Volvo safety chief calls for Isofix

BY MIKE COSTELLO | 7th Apr 2011


ONE OF Volvo’s highest-profile global safety experts has called for changes to Australia’s child seat restraint laws, saying the international Isofix system should be given local design approval because it simplifies the process of fitting child seats.

Professor Lotta Jakobsson is the technical leader of Volvo’s Safety Centre at Gothenburg in Sweden, and is a team convenor at the International Organisation for Standardisation (ISO), the body which created Isofix.

In Australia to present the Safety Centre’s latest research to local child safety experts, Prof Jakobsson believes the current Australian system, in which child restraints are held in place by the car’s seatbelt along with a top tether strap fixed to an anchor point, is too complex and often applied improperly by parents.

She says that while the current Australian standard for child restraint – one of the few local design rules that are not yet aligned with European design rules - is just as safe as Isofix in laboratory testing, the fact that many parents fail to fit their child restraints properly makes Isofix the better solution for the real world.

“It’s not the technical functions of the safety system as such,” she says. “If you fit a child seat with the (seat) belt properly, you will get the same crash performance.

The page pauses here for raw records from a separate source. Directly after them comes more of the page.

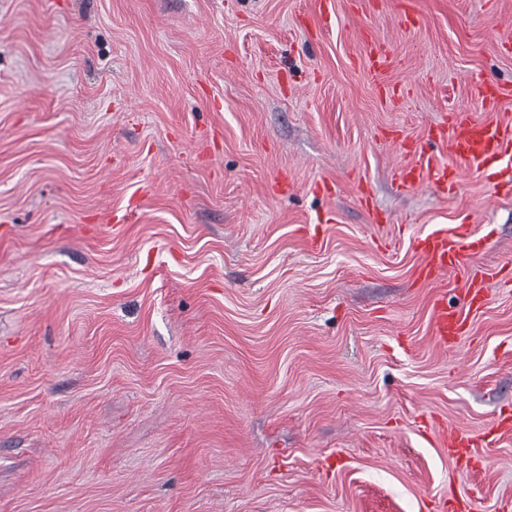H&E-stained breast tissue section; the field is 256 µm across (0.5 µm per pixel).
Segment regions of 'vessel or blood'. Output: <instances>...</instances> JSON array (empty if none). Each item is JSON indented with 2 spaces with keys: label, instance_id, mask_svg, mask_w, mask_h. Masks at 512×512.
<instances>
[{
  "label": "vessel or blood",
  "instance_id": "1",
  "mask_svg": "<svg viewBox=\"0 0 512 512\" xmlns=\"http://www.w3.org/2000/svg\"><path fill=\"white\" fill-rule=\"evenodd\" d=\"M480 97L483 106L493 110L503 99L512 97V87L488 82L481 87ZM440 144L447 146L449 161H440L434 155V147ZM402 149L410 160L394 170L393 180L399 188L426 185L445 195L456 189L464 172L473 171L486 176L495 195H512V123L505 125L493 119L477 122L460 110L449 117L447 124L429 133L426 141H411ZM488 244L487 237L477 235L470 224H439L413 242L420 257L417 278L435 289L432 317L441 345L456 343L465 336L472 317L486 304L484 275L472 266L471 258ZM450 277L456 279L463 297L455 306L439 292ZM440 445L447 448L449 458L461 472L478 466L479 436L451 429L442 432Z\"/></svg>",
  "mask_w": 512,
  "mask_h": 512
}]
</instances>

From top: Lotta Jakobsson, a child restraint fitted with ISOFIX attachment (in blue circle), still from a crash video showing the comparison between a forward-facing and rearward-facing seat in a frontal collision (the seats were side by side in original picture).

“I wouldn’t say this (Isofix) is a safer attachment given that you’ve done the right routing of the belt. That means if you are just looking at crashworthiness in a laboratory you might end up with the conclusion that it is not worthwhile.”A study by the RACV from 2004 found that as many as 70 per cent of restraints that currently comply under Australian Design Rules (ADRs) may be incorrectly installed.

Isofix-compatible seats have rigid attachments in the base that clip into anchorage points within the rear seats, doing away with the complex system of feeding the seatbelt through the child restraint, which is what catches so many parents short. This is supported by a third attachment point, either in the form of top tether clips or a support leg that connects the child seat to the floor of the car.

It is slightly different in the US, where the top tether attachment is combined with a flexible lower attachment that clips into the same universal anchorage as the European model.

Prof Jakobsson is critical of this flexible attachment, saying: “That’s where some of the issues are. Are they correctly adjusted? This one (the rigid attachment) can never fail.” She recommends Australia adopt a combination of the rigid base attachment used in the Isofix system in Europe and the top tether attachment that is mandatory in the ‘Latch’ method in the US.

“I think in Australia people are quite well trained to try to get this top tether routed, so it would make no sense to take it away. It’s more a question of making the rest of the system so easy. I would like the rigid attachment for the lower anchors and the flexible top tether would be the ideal for you,” she says.

Prof Jakobsson said she is confident that regulators will come around to giving Isofix ADR approval, saying that the latest research coming out of Australia indicates that the tide of opinion may be turning.

“I know that they’ve changed now, that they’re really into putting it (Isofix) into the recommendations. I’ve seen a draft, so they are thinking about it, which wasn’t the case half a year ago. The indications I’ve gotten is that they are considering it.”Apart from excluding Isofix from ADRs, Prof Jakobsson is critical of the lack of rearward-facing child seats for kids aged between six months and four years on the market.

Volvo Cars, whose reputation and image revolves around its safety record, recommends rear-facing child seats be used for children up to three or four years of age, claiming that in frontal collisions a forward-facing child is more likely to be injured.

This is because the child’s body is restrained, while his or her head – proportionately large compared to an adult – moves rapidly forward, putting undue load on their relatively underdeveloped neck muscles. A rearward-facing restraint more effectively cushions the blow, protecting relatively weak neck muscles.

Rearward-facing child seats for children older than six months are now ADR-approved, with Victoria rolling out the change in November 2009 and the other states following suit during 2009-10.

Prof Jakobsson blames the lack of take-up of rearward-facing restraints for children between the ages of six months and four years on a lack of awareness of its benefits and a lack of products on the market that fit the bill, saying that this is: “a big concern for us, that since it is possible now in Australia to actually use rear-facing seats up to four (years of age,) I think it is a shame that it’s not the case because it can easily be done.”